● Exercise prompt
Beginning with the line containing "xn--80aibuxhdbs1g.xn...", give every line again exactly as it is, ending with the last line of the entries.

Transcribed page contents
- Opening Delimiter -

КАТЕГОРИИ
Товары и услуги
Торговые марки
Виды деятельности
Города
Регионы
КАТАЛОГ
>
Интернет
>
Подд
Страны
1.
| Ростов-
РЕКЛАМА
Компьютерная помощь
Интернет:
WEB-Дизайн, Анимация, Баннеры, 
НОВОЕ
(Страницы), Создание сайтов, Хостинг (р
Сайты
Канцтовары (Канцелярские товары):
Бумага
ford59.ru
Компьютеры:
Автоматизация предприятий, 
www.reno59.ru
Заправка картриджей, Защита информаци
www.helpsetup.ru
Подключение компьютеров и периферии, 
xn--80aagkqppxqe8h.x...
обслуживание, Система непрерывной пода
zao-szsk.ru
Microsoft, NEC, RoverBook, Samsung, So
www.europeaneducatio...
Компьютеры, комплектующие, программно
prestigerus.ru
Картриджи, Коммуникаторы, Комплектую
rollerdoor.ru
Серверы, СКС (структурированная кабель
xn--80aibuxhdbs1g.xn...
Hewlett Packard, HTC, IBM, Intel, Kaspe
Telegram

- Closing Delimiter -

● Exercise result
xn--80aibuxhdbs1g.xn...
Hewlett Packard, HTC, IBM, Intel, Kaspe
Telegram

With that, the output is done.